萬象此刻也是臉色灰敗,眼神深處殘留著驚魂未定與迷茫。
當鈞昊的目光投來時,萬象聖祖嘴角扯動了一下,似乎想說什麼,但最終隻是微微偏過頭,避開了鈞昊的視線。
而枯榮、皓穹這兩位葬天閣的長老,此刻臉色更是鐵青得可怕。
枯榮長老深吸一口氣,又緩緩吐出,彷彿要將胸中的憋悶與驚怒一同排出。
他朝著鈞昊拱了拱手,聲音嘶啞乾澀,再無之前的沉穩:“鈞昊聖主……此番……唉!”
他重重歎息一聲,搖頭道,“事已至此,多說無益,張帥此人……經此一役,其凶威滔天,怕是……無人能製了,我等需立刻返回閣中,應對張帥可能到來的報複......鈞昊聖主,保重。”
皓穹長老也麵無表情地拱了拱手,兩人不再多言,身上幽光一閃,便如兩道青煙般融入虛空,瞬間消失得無影無蹤。
葬天閣的立場,顯然因這次慘敗而發生了微妙的變化,至少短期內,他們絕不會再輕易摻和與張帥正麵為敵之事。
金蛟妖王眼中充滿了懊悔、驚懼,以及一絲深深的憂慮。
這次圍殺失敗,還差點將老命搭上,不僅徹底得罪死了這個煞星,更可能為整個金蛟一族招來潑天大禍。
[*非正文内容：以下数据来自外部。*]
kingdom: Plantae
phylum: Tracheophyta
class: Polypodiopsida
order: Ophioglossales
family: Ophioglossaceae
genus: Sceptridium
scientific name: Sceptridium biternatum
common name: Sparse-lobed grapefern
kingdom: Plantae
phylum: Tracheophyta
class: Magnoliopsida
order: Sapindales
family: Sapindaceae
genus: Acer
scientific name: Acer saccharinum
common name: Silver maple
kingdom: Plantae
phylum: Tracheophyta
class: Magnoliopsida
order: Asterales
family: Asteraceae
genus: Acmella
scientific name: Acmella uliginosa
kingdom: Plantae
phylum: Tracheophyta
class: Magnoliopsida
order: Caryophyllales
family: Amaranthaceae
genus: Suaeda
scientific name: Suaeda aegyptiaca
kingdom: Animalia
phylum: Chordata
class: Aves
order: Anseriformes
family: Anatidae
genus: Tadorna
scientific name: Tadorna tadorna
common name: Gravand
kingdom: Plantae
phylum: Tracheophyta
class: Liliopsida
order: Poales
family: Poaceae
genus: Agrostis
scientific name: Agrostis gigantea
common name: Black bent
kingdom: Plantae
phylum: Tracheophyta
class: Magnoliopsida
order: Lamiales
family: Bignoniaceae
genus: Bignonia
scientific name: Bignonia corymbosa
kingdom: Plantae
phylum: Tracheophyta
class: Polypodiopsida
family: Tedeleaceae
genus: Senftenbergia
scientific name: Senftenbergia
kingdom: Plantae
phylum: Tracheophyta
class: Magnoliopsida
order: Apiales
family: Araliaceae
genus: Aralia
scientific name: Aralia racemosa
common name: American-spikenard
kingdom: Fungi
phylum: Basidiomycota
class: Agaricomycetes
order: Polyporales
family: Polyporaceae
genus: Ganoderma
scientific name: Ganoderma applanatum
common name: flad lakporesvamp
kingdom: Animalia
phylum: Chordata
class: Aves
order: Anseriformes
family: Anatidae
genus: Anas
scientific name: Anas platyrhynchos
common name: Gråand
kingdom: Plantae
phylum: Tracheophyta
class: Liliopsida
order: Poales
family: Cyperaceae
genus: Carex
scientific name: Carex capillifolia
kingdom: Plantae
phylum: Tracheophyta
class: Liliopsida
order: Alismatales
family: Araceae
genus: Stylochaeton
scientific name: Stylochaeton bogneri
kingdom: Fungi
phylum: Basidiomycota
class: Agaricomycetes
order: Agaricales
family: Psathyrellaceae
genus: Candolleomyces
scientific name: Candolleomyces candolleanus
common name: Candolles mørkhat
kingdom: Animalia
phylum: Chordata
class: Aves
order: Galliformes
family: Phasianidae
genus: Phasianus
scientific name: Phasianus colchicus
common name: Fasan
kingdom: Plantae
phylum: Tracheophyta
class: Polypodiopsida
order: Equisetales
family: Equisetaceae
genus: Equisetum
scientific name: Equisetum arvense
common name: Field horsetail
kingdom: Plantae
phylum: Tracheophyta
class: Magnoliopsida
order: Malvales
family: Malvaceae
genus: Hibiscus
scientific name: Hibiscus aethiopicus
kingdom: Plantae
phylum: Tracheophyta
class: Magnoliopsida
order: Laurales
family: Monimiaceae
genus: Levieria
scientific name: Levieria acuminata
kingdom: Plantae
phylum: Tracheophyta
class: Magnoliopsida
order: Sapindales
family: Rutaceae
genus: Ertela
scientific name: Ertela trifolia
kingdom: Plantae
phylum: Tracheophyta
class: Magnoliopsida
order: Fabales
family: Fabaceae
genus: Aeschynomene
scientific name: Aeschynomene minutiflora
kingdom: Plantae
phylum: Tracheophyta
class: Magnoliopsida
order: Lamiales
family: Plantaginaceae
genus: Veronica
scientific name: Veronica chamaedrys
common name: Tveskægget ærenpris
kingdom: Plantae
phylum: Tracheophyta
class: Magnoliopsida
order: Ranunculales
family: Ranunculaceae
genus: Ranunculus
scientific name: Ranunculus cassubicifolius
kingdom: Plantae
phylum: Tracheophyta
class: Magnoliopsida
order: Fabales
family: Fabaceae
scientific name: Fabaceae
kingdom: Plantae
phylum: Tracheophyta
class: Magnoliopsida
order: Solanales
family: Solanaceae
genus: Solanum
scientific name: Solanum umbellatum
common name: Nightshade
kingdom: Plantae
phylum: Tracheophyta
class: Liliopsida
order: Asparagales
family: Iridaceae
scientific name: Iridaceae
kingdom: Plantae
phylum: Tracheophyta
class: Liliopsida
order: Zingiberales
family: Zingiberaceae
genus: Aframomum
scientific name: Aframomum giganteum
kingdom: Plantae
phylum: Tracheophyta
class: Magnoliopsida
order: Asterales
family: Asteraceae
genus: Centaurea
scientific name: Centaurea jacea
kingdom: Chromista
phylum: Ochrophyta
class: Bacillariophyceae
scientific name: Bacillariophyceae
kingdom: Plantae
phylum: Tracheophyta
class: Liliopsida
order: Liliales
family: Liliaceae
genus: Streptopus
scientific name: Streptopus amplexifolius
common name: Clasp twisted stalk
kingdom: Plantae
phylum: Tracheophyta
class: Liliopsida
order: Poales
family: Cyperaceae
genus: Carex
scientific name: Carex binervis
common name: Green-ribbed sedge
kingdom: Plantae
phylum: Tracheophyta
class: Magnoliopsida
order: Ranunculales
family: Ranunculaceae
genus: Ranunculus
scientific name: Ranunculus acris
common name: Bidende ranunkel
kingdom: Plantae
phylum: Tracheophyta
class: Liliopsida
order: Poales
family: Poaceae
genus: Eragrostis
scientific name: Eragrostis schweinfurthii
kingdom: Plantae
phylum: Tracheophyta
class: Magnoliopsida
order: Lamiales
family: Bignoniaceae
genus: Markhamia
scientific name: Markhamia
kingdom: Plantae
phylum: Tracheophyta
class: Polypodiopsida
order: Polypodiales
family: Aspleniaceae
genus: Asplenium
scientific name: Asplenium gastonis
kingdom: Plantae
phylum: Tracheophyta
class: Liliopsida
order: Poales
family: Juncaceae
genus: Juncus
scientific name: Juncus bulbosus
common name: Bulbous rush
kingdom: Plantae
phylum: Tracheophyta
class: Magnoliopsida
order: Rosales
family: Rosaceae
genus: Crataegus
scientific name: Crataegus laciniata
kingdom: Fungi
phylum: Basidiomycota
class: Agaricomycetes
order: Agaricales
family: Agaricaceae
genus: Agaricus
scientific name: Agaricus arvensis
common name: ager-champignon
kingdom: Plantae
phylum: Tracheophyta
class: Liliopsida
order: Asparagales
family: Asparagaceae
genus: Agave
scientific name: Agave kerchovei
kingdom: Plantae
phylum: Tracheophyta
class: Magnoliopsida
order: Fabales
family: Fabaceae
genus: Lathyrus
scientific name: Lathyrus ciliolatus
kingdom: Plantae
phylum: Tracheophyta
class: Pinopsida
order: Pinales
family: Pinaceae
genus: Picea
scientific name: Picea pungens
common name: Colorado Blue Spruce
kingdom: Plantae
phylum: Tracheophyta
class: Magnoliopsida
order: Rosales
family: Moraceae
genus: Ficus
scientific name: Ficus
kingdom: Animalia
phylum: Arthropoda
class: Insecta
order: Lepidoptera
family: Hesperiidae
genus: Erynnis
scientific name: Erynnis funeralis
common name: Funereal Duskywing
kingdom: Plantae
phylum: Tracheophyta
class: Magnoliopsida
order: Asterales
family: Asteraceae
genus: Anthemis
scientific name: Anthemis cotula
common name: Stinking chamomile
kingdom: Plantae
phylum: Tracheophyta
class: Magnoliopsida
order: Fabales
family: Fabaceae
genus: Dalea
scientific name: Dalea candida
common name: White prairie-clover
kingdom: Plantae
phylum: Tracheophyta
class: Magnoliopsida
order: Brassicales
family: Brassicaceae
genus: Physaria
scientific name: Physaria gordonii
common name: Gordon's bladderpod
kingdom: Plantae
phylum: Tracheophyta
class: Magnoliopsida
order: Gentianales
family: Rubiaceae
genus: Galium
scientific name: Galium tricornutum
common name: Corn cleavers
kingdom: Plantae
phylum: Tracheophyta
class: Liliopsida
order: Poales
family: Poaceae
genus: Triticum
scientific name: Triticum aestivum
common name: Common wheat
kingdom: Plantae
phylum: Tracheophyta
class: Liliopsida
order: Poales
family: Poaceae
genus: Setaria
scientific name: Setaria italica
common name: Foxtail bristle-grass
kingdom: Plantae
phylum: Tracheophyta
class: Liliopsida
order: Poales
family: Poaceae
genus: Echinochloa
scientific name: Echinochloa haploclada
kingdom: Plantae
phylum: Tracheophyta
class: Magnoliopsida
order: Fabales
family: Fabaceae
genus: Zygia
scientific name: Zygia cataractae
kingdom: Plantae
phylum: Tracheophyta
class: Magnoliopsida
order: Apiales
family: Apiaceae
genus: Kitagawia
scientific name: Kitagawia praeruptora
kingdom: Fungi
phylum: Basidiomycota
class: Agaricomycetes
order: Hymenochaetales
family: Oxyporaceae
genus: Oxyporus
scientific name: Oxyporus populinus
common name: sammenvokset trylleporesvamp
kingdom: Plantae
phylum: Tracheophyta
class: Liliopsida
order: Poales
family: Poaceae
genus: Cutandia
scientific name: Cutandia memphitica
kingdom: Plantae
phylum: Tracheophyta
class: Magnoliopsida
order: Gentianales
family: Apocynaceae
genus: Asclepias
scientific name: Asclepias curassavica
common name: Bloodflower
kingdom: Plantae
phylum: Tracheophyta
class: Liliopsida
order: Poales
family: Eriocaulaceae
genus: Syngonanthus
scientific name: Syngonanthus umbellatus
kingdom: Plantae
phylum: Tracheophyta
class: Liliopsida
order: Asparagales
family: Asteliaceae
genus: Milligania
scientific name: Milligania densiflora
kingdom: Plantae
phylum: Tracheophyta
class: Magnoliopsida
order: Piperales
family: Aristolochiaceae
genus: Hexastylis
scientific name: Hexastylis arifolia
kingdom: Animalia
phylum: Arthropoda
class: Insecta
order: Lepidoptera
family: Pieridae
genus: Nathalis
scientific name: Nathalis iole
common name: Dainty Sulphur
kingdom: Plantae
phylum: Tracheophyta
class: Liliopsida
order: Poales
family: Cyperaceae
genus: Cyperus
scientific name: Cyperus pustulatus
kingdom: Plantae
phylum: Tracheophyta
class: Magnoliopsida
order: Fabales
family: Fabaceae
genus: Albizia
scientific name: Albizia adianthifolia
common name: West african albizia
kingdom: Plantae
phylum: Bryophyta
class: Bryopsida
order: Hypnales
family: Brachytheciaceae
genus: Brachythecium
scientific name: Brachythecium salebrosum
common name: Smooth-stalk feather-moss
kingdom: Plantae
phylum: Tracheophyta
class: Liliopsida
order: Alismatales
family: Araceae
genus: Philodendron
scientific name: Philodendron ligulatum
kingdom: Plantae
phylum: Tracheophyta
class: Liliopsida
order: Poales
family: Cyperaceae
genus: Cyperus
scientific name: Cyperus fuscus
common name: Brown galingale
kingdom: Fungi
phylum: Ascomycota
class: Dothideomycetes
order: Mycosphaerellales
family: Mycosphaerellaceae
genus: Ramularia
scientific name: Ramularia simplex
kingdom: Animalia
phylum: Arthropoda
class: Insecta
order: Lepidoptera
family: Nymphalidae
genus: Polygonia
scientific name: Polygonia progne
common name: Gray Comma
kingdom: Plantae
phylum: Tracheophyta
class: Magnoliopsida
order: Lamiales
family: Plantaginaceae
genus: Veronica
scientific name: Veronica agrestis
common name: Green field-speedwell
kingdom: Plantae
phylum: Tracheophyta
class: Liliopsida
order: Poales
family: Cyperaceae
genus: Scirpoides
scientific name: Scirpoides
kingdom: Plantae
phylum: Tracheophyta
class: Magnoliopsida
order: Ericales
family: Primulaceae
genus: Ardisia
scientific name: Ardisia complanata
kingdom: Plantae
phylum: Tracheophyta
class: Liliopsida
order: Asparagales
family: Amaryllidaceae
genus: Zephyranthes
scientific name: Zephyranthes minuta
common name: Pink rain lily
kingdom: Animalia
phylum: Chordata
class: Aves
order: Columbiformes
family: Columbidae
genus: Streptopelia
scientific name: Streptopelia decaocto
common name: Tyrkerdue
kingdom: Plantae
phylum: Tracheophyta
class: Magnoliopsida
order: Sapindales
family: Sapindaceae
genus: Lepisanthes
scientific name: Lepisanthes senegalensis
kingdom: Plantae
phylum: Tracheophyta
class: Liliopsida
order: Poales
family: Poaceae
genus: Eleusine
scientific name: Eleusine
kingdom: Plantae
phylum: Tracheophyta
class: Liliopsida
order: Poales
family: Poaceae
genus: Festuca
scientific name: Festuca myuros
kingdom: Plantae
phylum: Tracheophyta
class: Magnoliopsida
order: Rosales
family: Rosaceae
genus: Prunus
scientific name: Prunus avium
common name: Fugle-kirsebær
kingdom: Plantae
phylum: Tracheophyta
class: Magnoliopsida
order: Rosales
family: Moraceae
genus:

“本王……唉!”金蛟妖王長歎一聲,聲音如同悶雷滾動,卻帶著一絲頹然,“鈞昊聖主,萬象道友,今日之事……本王需要立刻返回族中,洪荒……恐怕要不太平了。”
他冇有明說,但在場所有人都明白他的意思,他要回去召集盟友,佈置後手,以應對張帥未來可能的、針對性的報複。
說罷,他也不再停留,化作一道黯淡的金色流光,撕裂虛空遁走。
轉眼之間,場中便隻剩下鈞昊、萬象聖祖,以及神州十八聖和十幾名殘餘的混元聖人。
巡天殿屹立洪荒數十億載,從來冇有敗得這麼慘。
這次的失敗對所有人的心氣打擊太大了,一時間,場中氣氛壓抑得令人窒息。
沉默良久,萬象聖祖才緩緩開口,聲音低沉:“聖主,巡天殿基業已毀,此地不宜久留,不如……先移駕我萬象宮,再從長計議……”
“不必了。”鈞昊忽然打斷了他,聲音平靜,卻帶著一種令人心頭髮緊的決絕。
他轉過身,臉上已無悲無喜,“萬象,善後事宜……暫時勞煩你了。”
他看著萬象聖祖略顯愕然的臉,一字一句道:“我要尋一處絕地,閉死關,不參透天命承道碑奧秘,不晉入真神境……我,絕不出關!”
“至於巡天殿……從今日起,就交給你掌管,從此,洪荒再無鈞昊聖主,隻有……求道者鈞昊。”
話音落下,他不等萬象聖祖迴應,身形便化作一道孤絕的流光,毅然決然地消失在混沌與虛空的交界儘頭。
留下萬象聖祖和一眾殘存的聖人,麵麵相覷。